═════ Task input
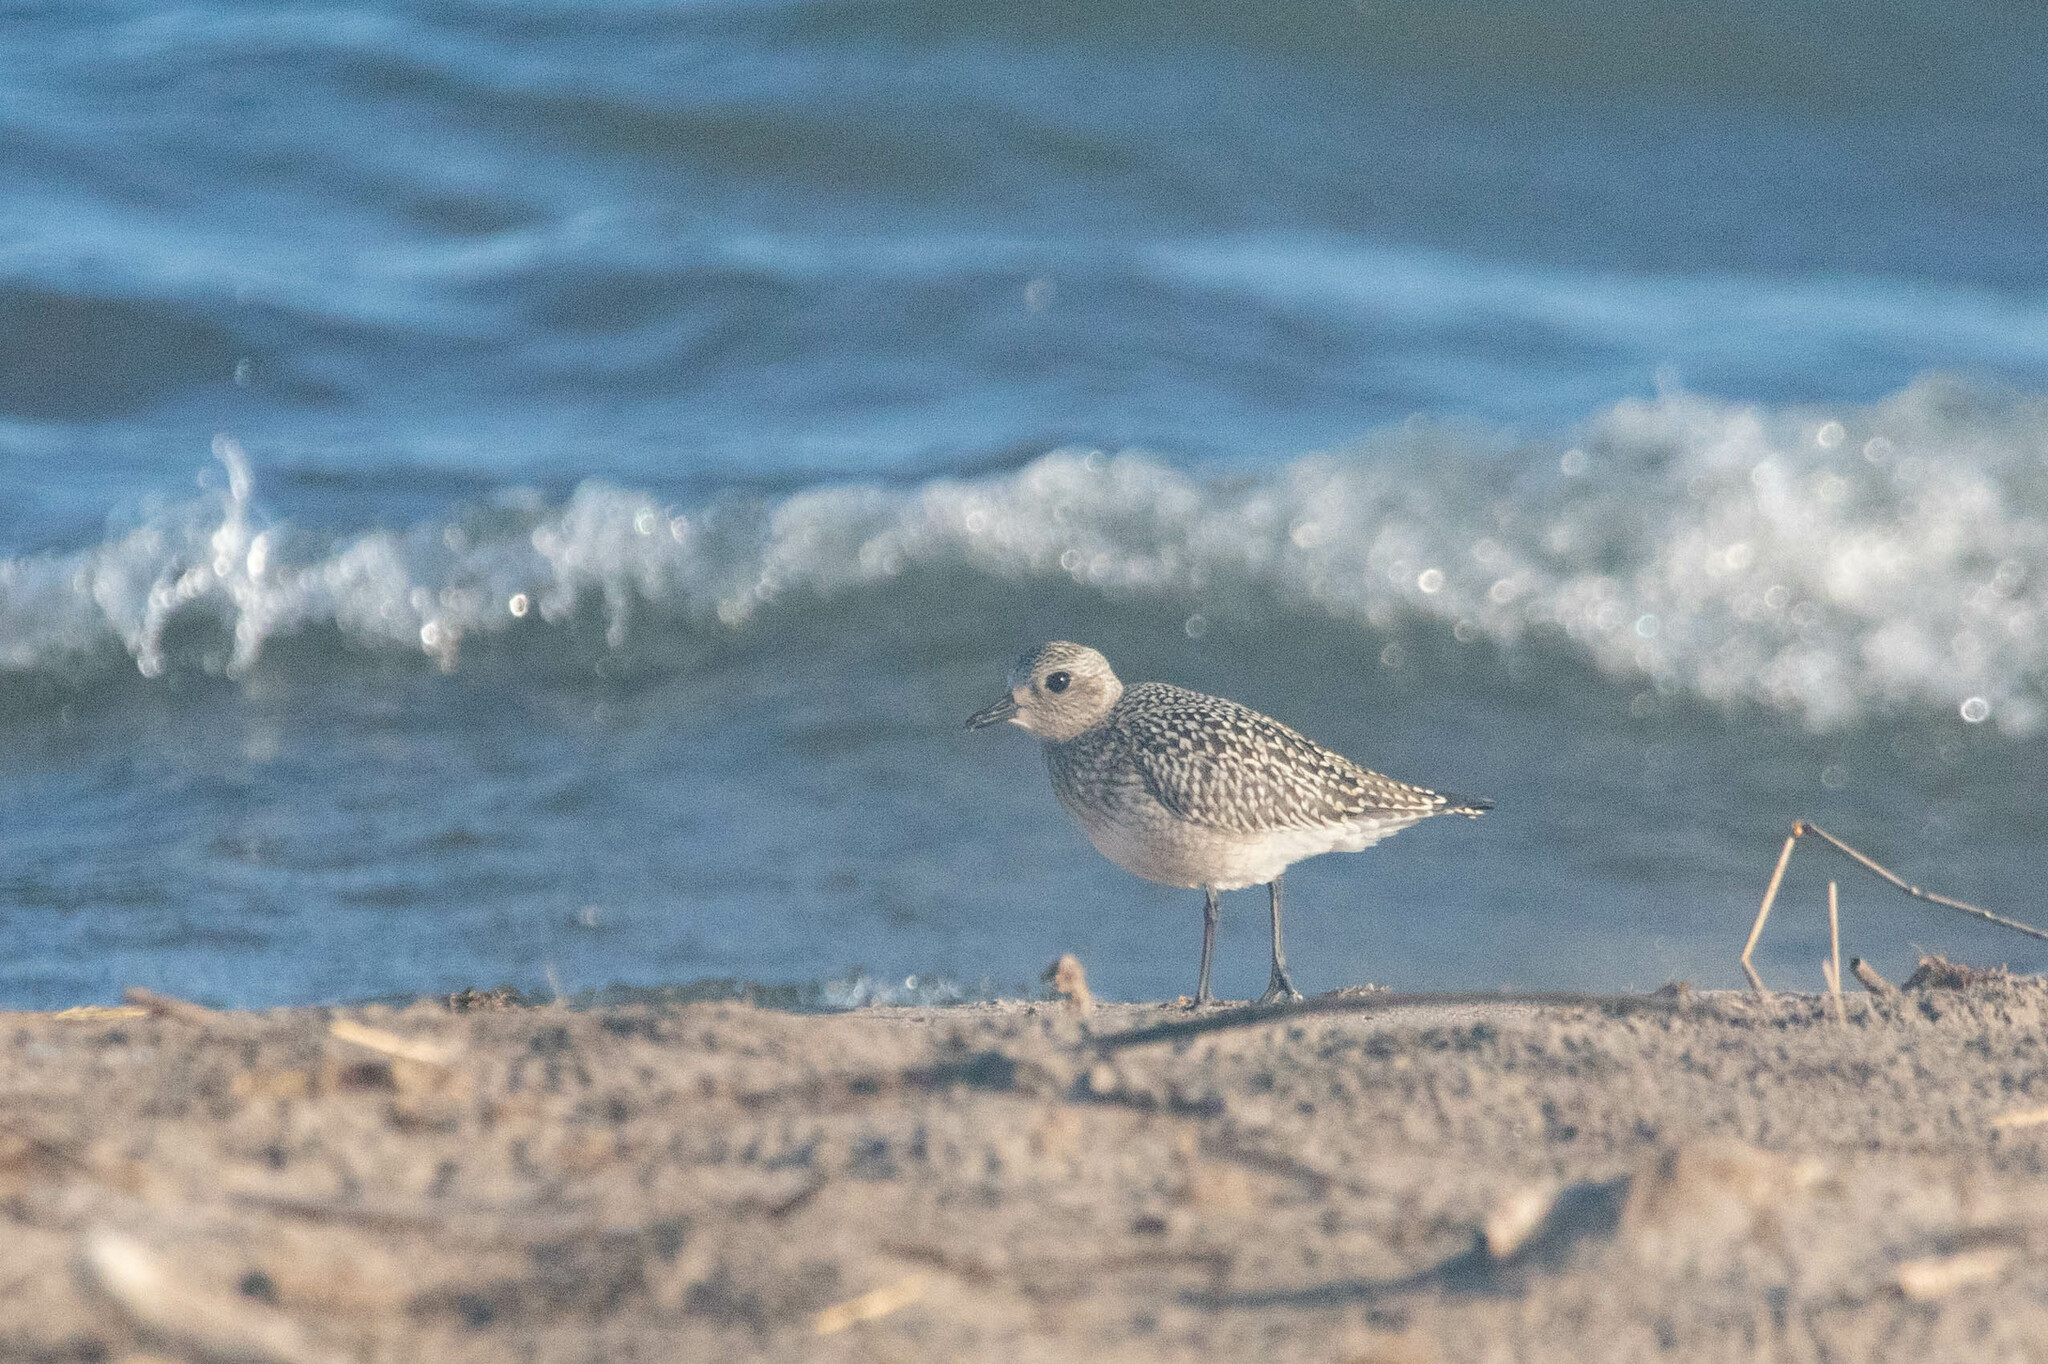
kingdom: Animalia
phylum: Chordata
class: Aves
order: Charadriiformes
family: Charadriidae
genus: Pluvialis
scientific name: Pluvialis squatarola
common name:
══════════
═════ Task input
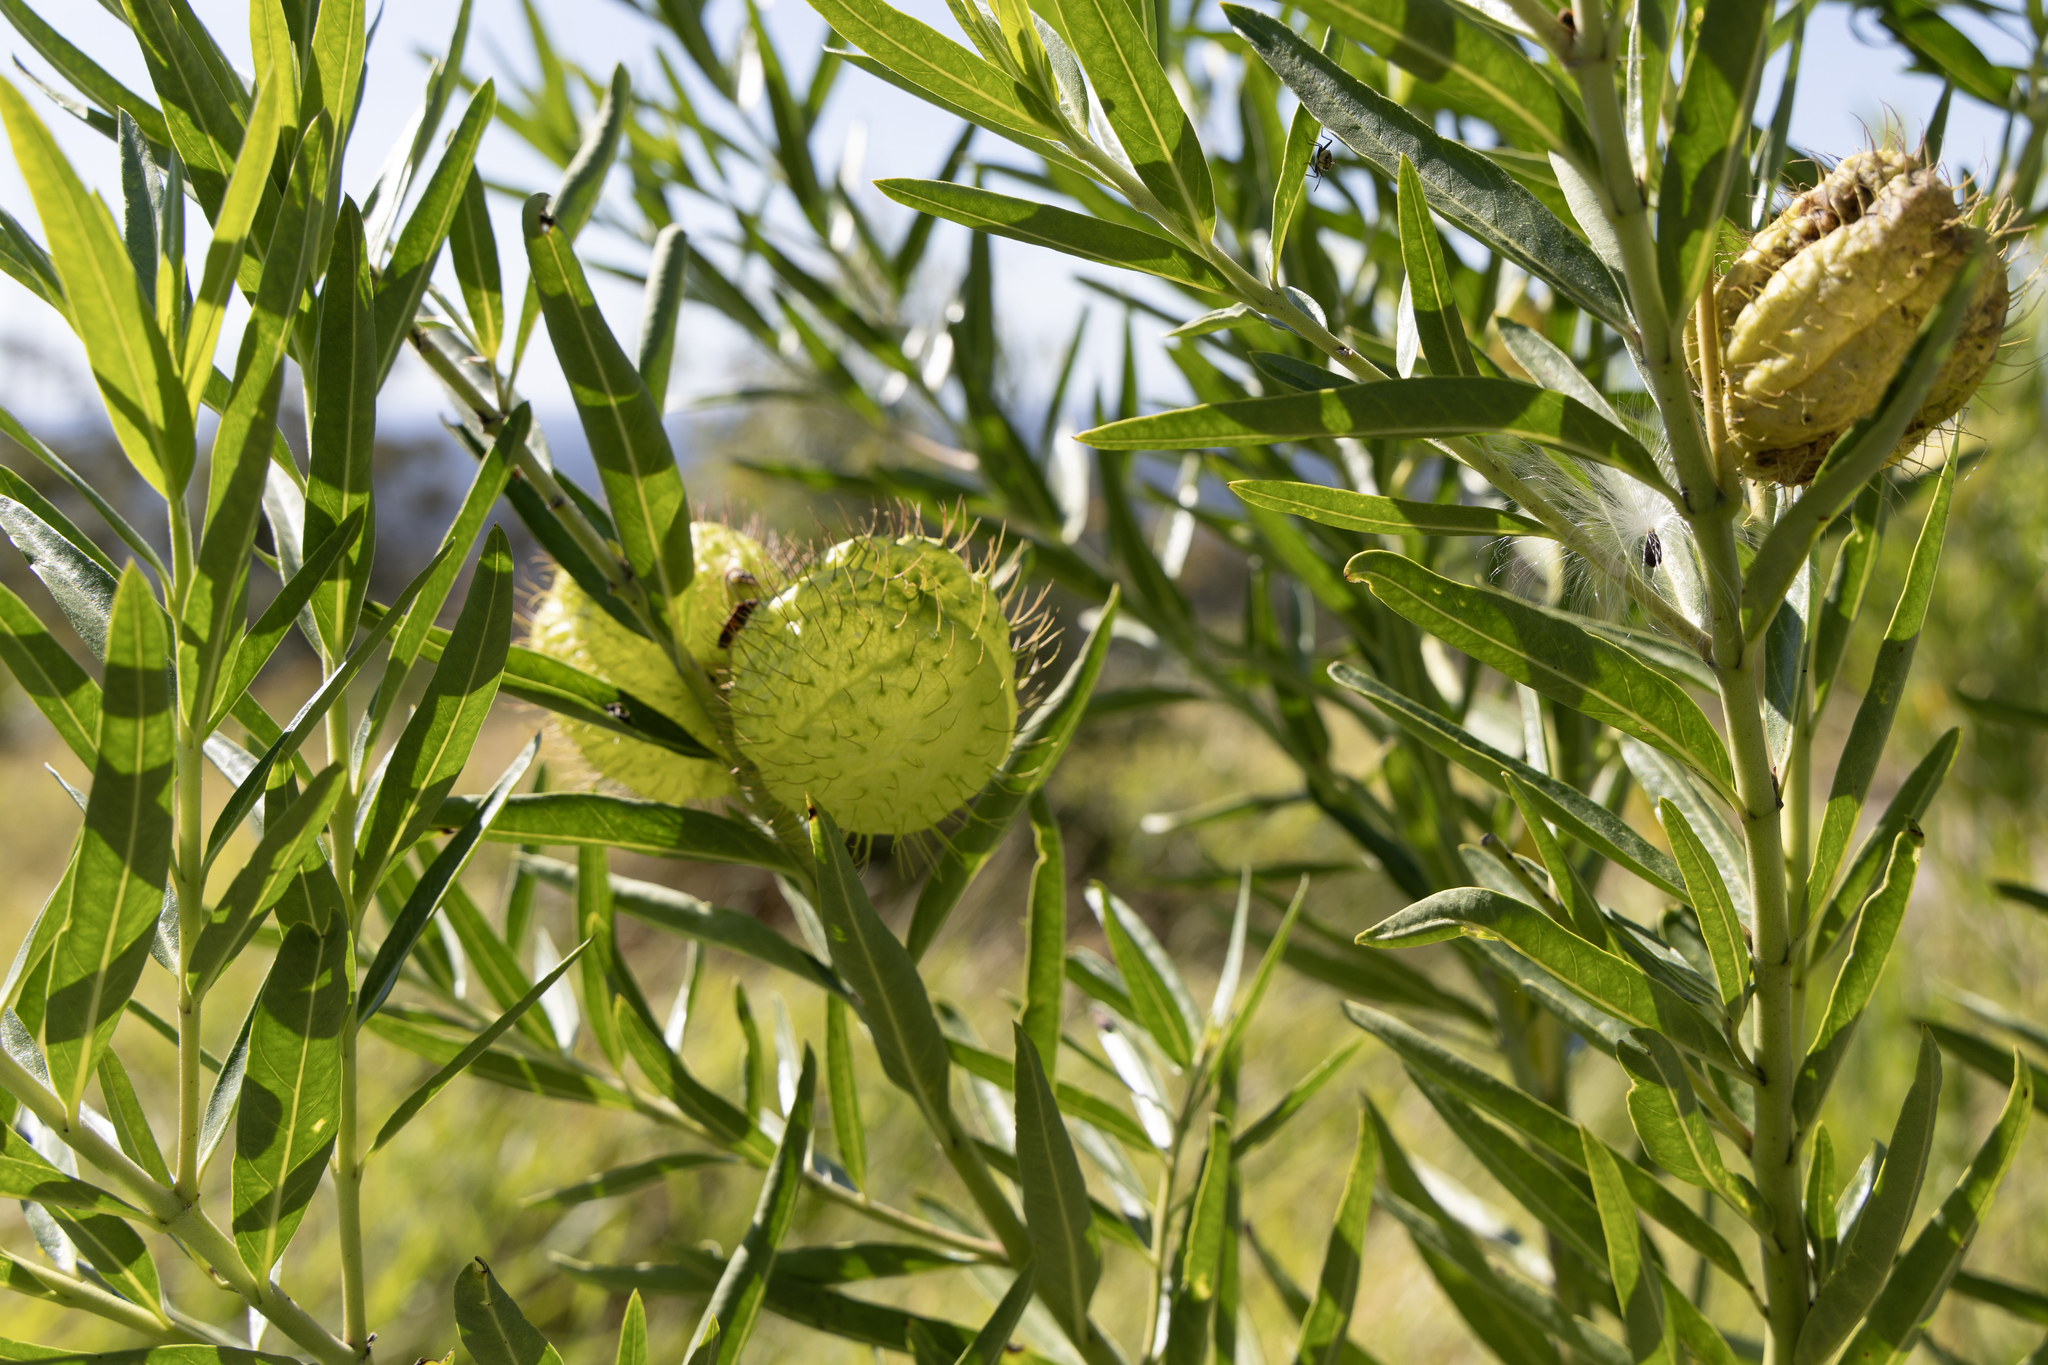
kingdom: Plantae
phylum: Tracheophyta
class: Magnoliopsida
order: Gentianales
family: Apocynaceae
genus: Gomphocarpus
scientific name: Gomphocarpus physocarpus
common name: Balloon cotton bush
══════════
Stated exercise:
Reproduce without any change the stretch of lines from the one containing "phylum: Chordata" through the one containing "scientific name: Pluvialis squatarola", including both of those lines.

Final answer:
phylum: Chordata
class: Aves
order: Charadriiformes
family: Charadriidae
genus: Pluvialis
scientific name: Pluvialis squatarola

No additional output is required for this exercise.